La revista OCU Compra Maestra del presente mes de diciembre, dedica un amplio reportaje a los langostinos congelados. Bajo precio, alto coste es el titular que sitúa en la portada de la publicación. A pesar de lo económico de este producto, la revista comenta que la explotación de los langostinos es causa de abusos laborales y medioambientales en diversos países en desarrollo, principales productores y exportadores. La información sobre el tema me ha parecido muy interesante, porque a veces no sabemos lo que estamos comiendo.

Es cierto que los langostinos han sido siempre un producto reservado a las  ocasiones especiales, siendo hoy el alimento del mar más consumido junto a los calamares y la merluza.  En su origen, la acuicultura de ciertos países tropicales los ha colocado en los mercados a precios más bajos que los nacionales, y la explotación y sobreproducción tiene –según el informe de la revista- un alto coste social, laboral y medioambiental.

En su defensa diremos que el langostino es una fuente de proteínas con pocas grasas, que además con el tiempo se ha convertido en un alimento al alcance de todos los bolsillos. Actualmente se comercializan unos cuatro millones de toneladas anuales, siendo España el mayor consumidor de la Unión Europea. Pero detrás de su producción hay muchos puntos negros.
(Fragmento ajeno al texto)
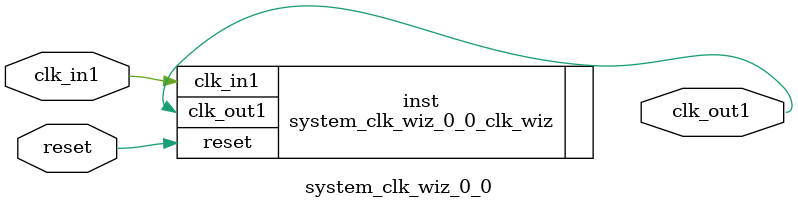
<source format=v>


`timescale 1ps/1ps

(* CORE_GENERATION_INFO = "system_clk_wiz_0_0,clk_wiz_v6_0_4_0_0,{component_name=system_clk_wiz_0_0,use_phase_alignment=true,use_min_o_jitter=false,use_max_i_jitter=false,use_dyn_phase_shift=false,use_inclk_switchover=false,use_dyn_reconfig=false,enable_axi=0,feedback_source=FDBK_AUTO,PRIMITIVE=MMCM,num_out_clk=1,clkin1_period=10.000,clkin2_period=10.000,use_power_down=false,use_reset=true,use_locked=false,use_inclk_stopped=false,feedback_type=SINGLE,CLOCK_MGR_TYPE=NA,manual_override=false}" *)

module system_clk_wiz_0_0 
 (
  // Clock out ports
  output        clk_out1,
  // Status and control signals
  input         reset,
 // Clock in ports
  input         clk_in1
 );

  system_clk_wiz_0_0_clk_wiz inst
  (
  // Clock out ports  
  .clk_out1(clk_out1),
  // Status and control signals               
  .reset(reset), 
 // Clock in ports
  .clk_in1(clk_in1)
  );

endmodule

</source>
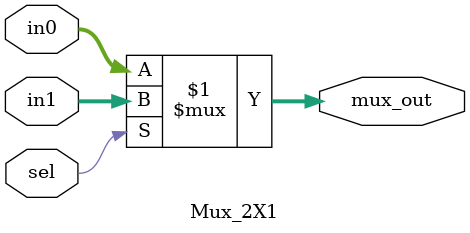
<source format=v>
module Mux_2X1 (
output [7:0] mux_out,
input [7:0] in0, in1,
input sel 
);

assign mux_out = sel ? in1 : in0;

endmodule 
</source>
Ecuador, el primer país exportador, ha sufrido la destrucción del 38% de sus manglares, para permitir la instalación de las granjas criadoras, que emplean pocas personas, pero que al ser una cría intensiva afectan negativamente a la flora y la fauna salvaje a través de aguas comunes.  En estos centros se trabaja en un clima violento y explotador. Se habla de que ha habido varias muertes relacionadas con el sistema de seguridad existente en las granjas (electrificación y otras fuertes medidas), y de tráfico de personas con todo tipo de maltrato y de trabajo infantil.

Todo ello hace que los langostinos procedan de un origen hostil y violento contra los granjeros, que sufren la inseguridad en su trabajo y todo tipo de abusos laborales, como por ejemplo en Tailandia, que utiliza métodos de pesca muy agresivos, perjudiciales para el equilibrio biológico marino. Concretamente, el pelado del langostino es una tarea dura, pues se hace de pie en un ambiente húmedo, en jornadas interminables o incluso de noche.

Según OCU, en este reportaje sobre los langostinos congelados solo colaboró la empresa Pescanova, donde además el 75% de su producción viene de granjas propias. Este hecho acerca a la compañía a las buenas prácticas laborales y medioambientales, con auditorías internas y externas. No obstante, Pescanova está en entredicho como empresa por su mala gestión económica.

En cuanto al examen técnico, la revista OCU Compra Maestra se refiere a que los langostinos cocidos y congelados no son un producto para sibaritas, pues apenas tienen sabor y tamaño (estoy totalmente de acuerdo). Para su estudio, la publicación ha analizado langostinos cocidos, congelados y envasados de las marcas más famosas de supermercados, y que proceden de acuicultura. Igualmente, ha medido el grado de frescura de estos langostinos, en base a la cantidad de compuestos nitrogenados que se liberan. Hay también fabricantes que les añaden colorante para aumentar el color rosa de este marisco. Y sobre, todo OCU recomienda no chupar las cabezas, por el riesgo de que contengan metales pesados.

En cuanto a los defectos encontrados, decir que los langostinos presentados en bolsa están menos protegidos, y que debemos fijarnos en los que vienen rotos o con demasiado hielo, evitando así su deterioro por oxidación, deshidratación, quemaduras….). Además, los de la misma caja deberían tener talla similar entre ellos, cosa que no siempre ocurre.

OCU recomienda restringir el consumo de gambas y langostinos y limitarlos a ciertas ocasiones, dando preferencia al producto nacional, por tener menor coste ambiental y humano, aunque eso sí, es mucho más caro.  Y procurar comprar estos crustáceos sin pelar, pues muchos de los abusos se dan en la fase de pelado.

La revista OCU Compra Maestra se está convirtiendo en una referencia de lo más interesante para todo consumidor. En sus números mensuales, repasa con gran rigor el mundo de los mercados desde el punto de vista del usuario; desde los aparatos electrónicos, las pólizas de seguros, los electrodomésticos, los suministros, los automóviles, o los productos de alimentación como en este caso, dedicado a los langostinos. Merece la pena pasear por sus páginas.